Long-lasting inhibition of cerebellar output.Brain Stimul. 2010 Jul; 3(3):161-9.BS
The cerebellar influence on the motor cortex output is exerted mostly though the cerebellothalamocortical pathway (CTC). One way to explore this pathway is by the means of transcranial magnetic stimulation (TMS). A single-pulse conditioning magnetic stimulation delivered over the lateral cerebellum was shown to diminish the excitability of the contralateral motor cortex 5 milliseconds later (cerebellocortical inhibition [CBI]), most likely through transynaptic activation of cerebellar Purkinje cells, which in turn inhibit the tonic activity of the CTC. Repetitive TMS (rTMS) delivered over the lateral cerebellum was shown to induce a long-lasting change of the cortical excitability, as well, but the mechanism and time course of this effect are still debated.
We tested the time course of the effects of rTMS on the CBI in five paradigms: (1) 1 Hz rTMS, (2) continuous theta burst stimulation (cTBS), and (3) intermittent TBS (iTBS) over the right cerebellum, (4) 1 Hz rTMS over the cervical nerve roots, and (5) 1 Hz rTMS over the left cerebellum. Surface electromyography was recorded from the right first dorsal interosseous (FDI) and adductor digiti minimi. A double-cone coil was used for single-pulse cerebellar stimulation, whereas a figure-of-eight coil was used for the rTMS. The stimulus intensity was set at 90% of the M1 resting motor threshold for 1 Hz rTMS, and at 80% of the M1 active motor threshold for TBS. Both types of cerebellar stimulation were performed under magnetic resonance image (MRI)-guided neuronavigation centered over the right VIII B lobule, and stimulation intensities were adjusted for cerebellar cortex depth. A figure-of-eight coil was used for left motor cortex stimulation.
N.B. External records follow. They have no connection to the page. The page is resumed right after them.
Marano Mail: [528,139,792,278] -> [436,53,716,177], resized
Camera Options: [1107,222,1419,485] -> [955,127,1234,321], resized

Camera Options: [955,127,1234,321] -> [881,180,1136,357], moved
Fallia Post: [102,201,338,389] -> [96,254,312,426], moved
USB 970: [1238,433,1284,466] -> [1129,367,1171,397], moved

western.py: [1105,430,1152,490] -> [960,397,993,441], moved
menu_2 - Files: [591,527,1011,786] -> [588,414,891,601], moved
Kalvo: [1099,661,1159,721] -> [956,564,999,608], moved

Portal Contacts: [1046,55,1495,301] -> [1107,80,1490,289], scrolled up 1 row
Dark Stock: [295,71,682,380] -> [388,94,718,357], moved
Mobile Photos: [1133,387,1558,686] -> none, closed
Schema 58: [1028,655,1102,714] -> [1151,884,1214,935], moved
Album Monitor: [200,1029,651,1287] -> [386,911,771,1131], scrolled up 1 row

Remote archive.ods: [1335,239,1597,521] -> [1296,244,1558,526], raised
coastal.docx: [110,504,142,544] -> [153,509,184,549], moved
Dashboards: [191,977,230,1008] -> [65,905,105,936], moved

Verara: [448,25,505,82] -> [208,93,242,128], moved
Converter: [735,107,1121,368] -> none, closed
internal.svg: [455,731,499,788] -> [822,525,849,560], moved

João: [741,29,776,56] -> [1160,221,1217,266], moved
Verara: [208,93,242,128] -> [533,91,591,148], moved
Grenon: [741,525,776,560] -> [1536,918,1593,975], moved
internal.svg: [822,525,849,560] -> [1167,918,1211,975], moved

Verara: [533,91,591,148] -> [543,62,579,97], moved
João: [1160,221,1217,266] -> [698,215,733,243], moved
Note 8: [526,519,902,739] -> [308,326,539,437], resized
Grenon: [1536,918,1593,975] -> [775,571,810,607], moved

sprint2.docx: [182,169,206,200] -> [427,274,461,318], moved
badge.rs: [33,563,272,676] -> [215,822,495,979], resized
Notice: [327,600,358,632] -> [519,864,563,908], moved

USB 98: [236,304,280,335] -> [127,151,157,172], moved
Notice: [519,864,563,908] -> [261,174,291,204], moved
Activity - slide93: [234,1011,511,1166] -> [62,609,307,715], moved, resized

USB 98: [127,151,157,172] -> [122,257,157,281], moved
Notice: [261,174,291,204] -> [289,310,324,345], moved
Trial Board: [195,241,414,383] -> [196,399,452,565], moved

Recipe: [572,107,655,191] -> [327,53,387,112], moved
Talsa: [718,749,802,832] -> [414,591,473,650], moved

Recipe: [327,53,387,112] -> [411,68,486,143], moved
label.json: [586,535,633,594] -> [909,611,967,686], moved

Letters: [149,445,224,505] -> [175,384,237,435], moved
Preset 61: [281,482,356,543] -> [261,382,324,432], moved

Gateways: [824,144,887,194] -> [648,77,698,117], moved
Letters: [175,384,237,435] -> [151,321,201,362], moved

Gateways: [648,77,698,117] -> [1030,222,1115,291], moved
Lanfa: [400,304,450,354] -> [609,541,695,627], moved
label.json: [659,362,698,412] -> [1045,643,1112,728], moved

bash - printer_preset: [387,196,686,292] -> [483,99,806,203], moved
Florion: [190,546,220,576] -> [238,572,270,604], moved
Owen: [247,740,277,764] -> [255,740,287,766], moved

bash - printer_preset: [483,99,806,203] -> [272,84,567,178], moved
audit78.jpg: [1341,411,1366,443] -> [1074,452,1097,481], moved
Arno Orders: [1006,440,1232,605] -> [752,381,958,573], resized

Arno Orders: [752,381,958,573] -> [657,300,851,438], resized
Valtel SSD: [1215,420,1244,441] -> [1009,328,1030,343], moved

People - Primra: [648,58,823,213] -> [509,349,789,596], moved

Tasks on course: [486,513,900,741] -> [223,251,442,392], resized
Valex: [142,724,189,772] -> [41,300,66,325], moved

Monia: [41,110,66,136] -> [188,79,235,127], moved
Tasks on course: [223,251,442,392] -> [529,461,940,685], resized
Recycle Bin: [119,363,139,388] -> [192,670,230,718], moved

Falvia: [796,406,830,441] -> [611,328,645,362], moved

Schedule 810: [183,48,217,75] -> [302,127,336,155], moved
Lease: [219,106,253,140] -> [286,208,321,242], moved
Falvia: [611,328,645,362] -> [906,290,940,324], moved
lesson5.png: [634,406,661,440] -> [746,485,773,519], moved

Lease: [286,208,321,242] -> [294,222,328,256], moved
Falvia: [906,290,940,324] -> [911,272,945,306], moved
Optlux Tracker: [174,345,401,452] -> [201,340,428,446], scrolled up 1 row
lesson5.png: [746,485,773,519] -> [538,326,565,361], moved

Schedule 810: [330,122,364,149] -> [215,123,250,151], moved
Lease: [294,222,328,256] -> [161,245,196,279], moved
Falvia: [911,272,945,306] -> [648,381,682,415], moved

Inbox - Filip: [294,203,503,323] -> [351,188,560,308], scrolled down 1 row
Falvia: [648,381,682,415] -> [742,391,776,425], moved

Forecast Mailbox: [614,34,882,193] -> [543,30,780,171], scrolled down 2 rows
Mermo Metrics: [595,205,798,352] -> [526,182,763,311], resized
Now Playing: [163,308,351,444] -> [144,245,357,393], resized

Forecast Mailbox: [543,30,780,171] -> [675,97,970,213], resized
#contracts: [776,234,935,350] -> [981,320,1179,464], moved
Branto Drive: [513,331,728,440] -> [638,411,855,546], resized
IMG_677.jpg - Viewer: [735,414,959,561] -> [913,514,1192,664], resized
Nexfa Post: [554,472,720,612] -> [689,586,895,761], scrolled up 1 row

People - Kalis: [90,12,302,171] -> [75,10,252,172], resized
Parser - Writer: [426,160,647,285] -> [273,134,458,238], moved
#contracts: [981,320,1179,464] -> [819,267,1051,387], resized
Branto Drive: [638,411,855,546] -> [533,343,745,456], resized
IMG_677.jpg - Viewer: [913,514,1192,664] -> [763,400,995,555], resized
There was significant CBI suppression to the left motor cortex up to 30 minutes after the 900 stimuli of 1 Hz rTMS over either cerebellar hemisphere, and after 600 stimuli of cTBS over the right cerebellum, but not after 600 stimuli of iTBS over the right cerebellum, or after 900 of 1 Hz rTMS stimuli delivered over the cervical nerve roots. The 1 Hz rTMS over the left cerebellum significantly reduced the CBI in the right FDI 10 minutes after the end of the intervention. The amplitudes of the unconditioned cortical motor-evoked potentials were not significantly changed.
Our findings suggest that repetitive cerebellar stimulation operate at a cerebellar level, rather then at a cortical level.